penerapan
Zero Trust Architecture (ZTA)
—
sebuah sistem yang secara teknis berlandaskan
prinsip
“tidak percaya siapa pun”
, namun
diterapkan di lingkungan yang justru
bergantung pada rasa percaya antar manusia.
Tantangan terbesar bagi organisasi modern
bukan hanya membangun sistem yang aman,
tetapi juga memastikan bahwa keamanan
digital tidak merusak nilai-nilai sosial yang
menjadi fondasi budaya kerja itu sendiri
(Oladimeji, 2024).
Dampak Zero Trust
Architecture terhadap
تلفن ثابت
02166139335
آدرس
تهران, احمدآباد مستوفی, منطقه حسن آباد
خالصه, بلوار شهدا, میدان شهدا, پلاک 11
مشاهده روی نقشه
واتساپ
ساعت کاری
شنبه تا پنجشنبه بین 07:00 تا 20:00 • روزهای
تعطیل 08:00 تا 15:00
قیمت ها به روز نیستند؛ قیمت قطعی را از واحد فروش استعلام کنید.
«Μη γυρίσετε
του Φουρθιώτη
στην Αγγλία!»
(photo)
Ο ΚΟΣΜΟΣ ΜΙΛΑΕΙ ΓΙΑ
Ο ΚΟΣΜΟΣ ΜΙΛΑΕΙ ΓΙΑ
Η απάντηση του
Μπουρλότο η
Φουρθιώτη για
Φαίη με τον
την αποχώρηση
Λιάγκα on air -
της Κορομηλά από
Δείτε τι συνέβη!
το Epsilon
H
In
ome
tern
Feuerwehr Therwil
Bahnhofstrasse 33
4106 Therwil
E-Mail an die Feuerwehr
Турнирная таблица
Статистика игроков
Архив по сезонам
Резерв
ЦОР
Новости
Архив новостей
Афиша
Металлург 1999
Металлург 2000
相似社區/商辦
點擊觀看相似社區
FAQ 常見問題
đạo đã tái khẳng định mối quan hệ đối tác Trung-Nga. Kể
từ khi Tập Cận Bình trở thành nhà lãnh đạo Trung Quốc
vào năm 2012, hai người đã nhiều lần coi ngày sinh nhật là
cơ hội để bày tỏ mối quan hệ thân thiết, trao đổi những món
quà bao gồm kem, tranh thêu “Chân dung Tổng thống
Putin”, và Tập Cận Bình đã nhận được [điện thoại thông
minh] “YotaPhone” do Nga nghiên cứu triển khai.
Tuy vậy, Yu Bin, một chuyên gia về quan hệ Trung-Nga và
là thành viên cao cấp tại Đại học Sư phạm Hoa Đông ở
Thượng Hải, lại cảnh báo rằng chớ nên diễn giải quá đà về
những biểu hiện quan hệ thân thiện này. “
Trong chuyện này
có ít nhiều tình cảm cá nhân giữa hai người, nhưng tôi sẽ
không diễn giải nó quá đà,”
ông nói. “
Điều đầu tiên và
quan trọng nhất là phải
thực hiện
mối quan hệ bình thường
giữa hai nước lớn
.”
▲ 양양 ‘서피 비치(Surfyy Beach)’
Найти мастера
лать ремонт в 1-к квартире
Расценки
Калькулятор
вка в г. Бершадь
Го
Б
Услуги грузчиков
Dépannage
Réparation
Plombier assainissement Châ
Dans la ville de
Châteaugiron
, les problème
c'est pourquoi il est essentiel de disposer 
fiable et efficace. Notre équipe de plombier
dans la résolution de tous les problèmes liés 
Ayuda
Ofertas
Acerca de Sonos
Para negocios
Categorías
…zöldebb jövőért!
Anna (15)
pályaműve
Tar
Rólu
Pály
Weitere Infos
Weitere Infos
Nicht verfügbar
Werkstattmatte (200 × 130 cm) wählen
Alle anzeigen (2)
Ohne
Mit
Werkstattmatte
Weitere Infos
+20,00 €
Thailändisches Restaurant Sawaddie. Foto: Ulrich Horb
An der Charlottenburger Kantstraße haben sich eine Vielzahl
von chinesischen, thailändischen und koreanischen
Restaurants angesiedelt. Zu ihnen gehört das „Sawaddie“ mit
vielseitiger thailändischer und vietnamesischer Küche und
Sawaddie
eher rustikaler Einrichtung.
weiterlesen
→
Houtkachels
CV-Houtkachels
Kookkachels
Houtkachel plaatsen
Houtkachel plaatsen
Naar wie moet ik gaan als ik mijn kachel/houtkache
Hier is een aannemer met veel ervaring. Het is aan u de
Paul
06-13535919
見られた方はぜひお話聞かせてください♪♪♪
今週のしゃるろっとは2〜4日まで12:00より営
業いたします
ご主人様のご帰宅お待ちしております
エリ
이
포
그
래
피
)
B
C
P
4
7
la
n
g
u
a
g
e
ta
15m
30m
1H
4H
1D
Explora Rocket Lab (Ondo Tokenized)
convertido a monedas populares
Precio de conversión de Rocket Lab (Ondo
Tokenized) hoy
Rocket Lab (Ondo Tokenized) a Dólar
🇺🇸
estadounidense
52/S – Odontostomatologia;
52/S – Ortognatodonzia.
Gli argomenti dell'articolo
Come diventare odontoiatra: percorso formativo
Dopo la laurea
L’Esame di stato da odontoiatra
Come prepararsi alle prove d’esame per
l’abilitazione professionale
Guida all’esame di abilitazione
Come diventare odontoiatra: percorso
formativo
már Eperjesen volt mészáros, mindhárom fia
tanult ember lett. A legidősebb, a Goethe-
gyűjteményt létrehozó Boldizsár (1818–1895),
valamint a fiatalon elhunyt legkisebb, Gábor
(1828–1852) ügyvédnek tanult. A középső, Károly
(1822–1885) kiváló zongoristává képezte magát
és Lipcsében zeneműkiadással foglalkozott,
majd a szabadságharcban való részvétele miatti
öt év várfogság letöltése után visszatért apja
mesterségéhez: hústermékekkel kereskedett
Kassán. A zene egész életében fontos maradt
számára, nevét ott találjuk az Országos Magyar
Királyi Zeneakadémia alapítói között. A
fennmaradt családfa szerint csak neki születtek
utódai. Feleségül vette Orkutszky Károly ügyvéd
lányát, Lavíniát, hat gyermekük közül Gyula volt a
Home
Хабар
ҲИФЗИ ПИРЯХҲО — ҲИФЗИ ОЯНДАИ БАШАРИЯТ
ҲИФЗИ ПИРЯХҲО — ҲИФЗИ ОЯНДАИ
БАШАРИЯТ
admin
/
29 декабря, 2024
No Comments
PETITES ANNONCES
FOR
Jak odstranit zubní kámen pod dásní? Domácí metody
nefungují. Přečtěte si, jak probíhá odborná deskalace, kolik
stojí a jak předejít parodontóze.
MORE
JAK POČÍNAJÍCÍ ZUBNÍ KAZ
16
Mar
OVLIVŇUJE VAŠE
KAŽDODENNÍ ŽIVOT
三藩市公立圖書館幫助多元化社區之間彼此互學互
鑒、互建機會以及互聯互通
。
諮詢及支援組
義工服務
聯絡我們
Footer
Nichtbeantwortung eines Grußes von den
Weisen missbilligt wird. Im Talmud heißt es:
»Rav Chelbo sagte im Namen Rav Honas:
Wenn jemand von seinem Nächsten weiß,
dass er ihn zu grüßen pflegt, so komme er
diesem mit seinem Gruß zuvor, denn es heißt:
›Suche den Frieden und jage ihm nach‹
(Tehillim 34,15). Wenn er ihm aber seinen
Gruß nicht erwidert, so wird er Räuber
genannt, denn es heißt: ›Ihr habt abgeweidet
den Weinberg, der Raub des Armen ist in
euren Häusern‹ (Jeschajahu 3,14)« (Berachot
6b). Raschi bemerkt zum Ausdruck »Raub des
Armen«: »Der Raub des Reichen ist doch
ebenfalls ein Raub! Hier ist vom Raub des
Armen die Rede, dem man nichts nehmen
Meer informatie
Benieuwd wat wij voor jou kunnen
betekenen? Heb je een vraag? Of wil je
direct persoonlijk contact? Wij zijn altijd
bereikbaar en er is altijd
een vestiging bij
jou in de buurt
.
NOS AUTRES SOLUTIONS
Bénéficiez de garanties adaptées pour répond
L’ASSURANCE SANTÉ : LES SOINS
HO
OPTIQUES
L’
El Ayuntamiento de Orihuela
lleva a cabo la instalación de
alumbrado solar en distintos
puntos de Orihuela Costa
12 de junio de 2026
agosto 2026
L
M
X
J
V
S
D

> Problem to work on: The lines to extract from the data above begin with the line containing "Feuerwehr Therwil" and end with the line containing "cứu triển khai.". Extract them exactly, including both.

> Expected output:
Feuerwehr Therwil
Bahnhofstrasse 33
4106 Therwil
E-Mail an die Feuerwehr
Турнирная таблица
Статистика игроков
Архив по сезонам
Резерв
ЦОР
Новости
Архив новостей
Афиша
Металлург 1999
Металлург 2000
相似社區/商辦
點擊觀看相似社區
FAQ 常見問題
đạo đã tái khẳng định mối quan hệ đối tác Trung-Nga. Kể
từ khi Tập Cận Bình trở thành nhà lãnh đạo Trung Quốc
vào năm 2012, hai người đã nhiều lần coi ngày sinh nhật là
cơ hội để bày tỏ mối quan hệ thân thiết, trao đổi những món
quà bao gồm kem, tranh thêu “Chân dung Tổng thống
Putin”, và Tập Cận Bình đã nhận được [điện thoại thông
minh] “YotaPhone” do Nga nghiên cứu triển khai.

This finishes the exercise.